Савельев проговорил:
– Я все думаю, неужто за этим заговором против царя стоит княгиня Старицкая?
– Ты Ефросинью не знаешь. Злобная баба. А ведь сидела она с сыном в темнице после того, как муж ее Андрей Иванович поднял бунт в Новгороде, да и помер после того. И сидели бы они до сих пор, если бы не милость Ивана Васильевича. Это он освободил и Ефросинью, и Владимира Андреевича. А они вот так отвечают на милость государя. Заговором да изменой.
– Пошто царь не отправит их обратно в темницу?
– Это, Дмитрий Владимирович, не наше дело.
– И то верно.
Они прошли в Тайницкую башню Кремля, по подземному ходу вышли к потайной арке. Забрали коней. Поехали по набережной. Князь Крылов к себе, Дмитрий на свое подворье.
По пути передумал, решил поначалу заехать к Бессонову.
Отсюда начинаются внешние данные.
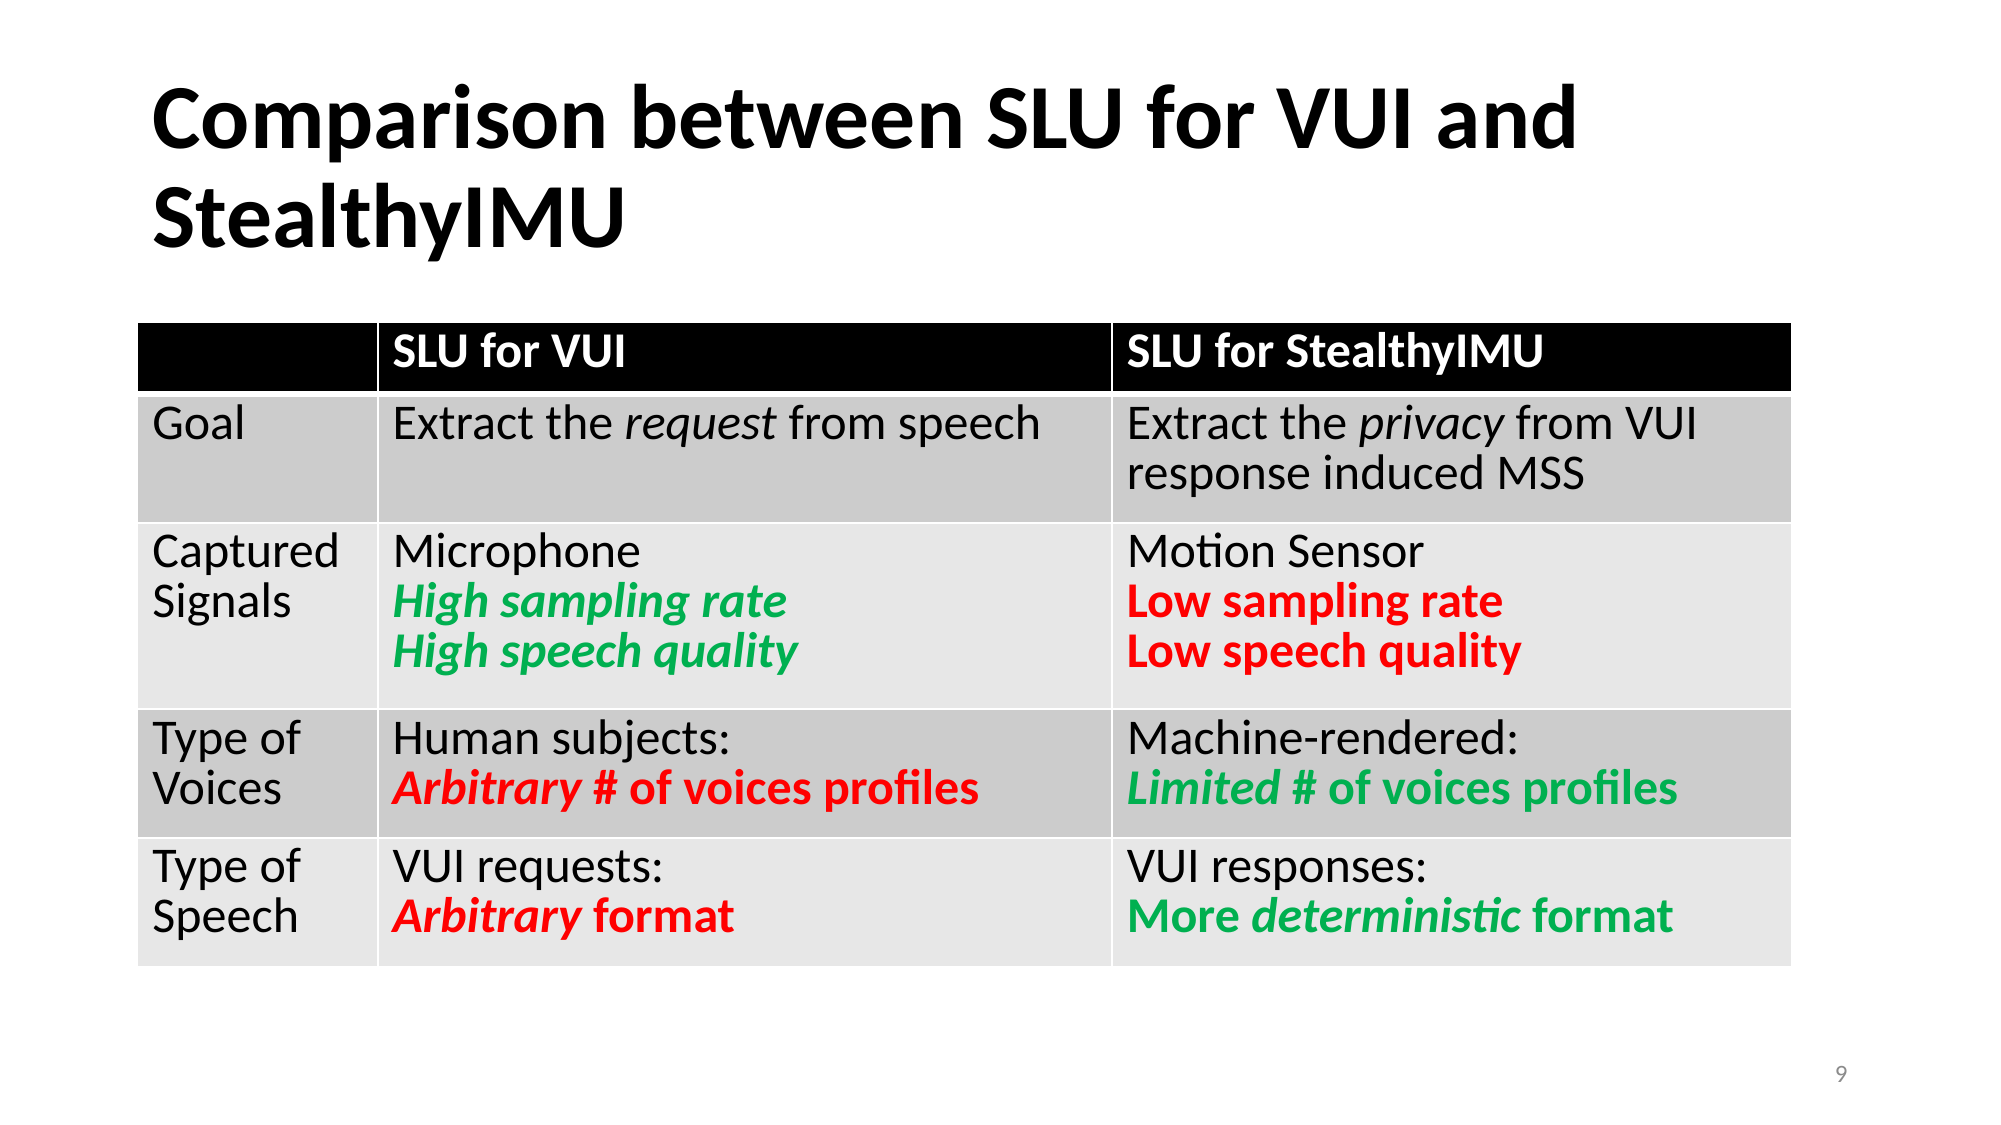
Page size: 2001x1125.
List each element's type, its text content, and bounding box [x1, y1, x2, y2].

На подворье ратника царила суматоха. Еще бы, хозяин с сыном из похода вернулись. Бегали слуги, стряпуха готовила трапезу, топилась баня. Ворота нараспашку.
Бессонов‐старший, завидев воеводу, ринулся к нему. На лице тревога.
– Что, князь? Был ли у царя? Как он встретил? Не гневается ли, что не привезли Ростова живым?
– Столько вопросов, Гордей, – проговорил Дмитрий, слезая с коня, – отвечаю по порядку: у царя был, только что от него, ездил вместе с князем Крыловым, встречал государь приветливо, не гневается, увидел голову изменника, молвил, что доволен. И вот, – он достал мошну, – наградил. Треба посмотреть, сколько денег.
– Пойдем в дом. Вина хлебного выпьем?
– Немного можно.
Бессонов крикнул жене:
– Анфиса, ендову и чаши с вином хлебным в горницу.
– Ой, Дмитрий Владимирович, – увидела Анфиса князя, – какой гость-то у нас! А вина я щас, мигом.
Ратники поднялись в горницу. Бессонов налил по чаше. Выпили, закусили пирогом с зайчатиной.
Савельев выложил мошну.
Пересчитали деньги – получилось двести рублей.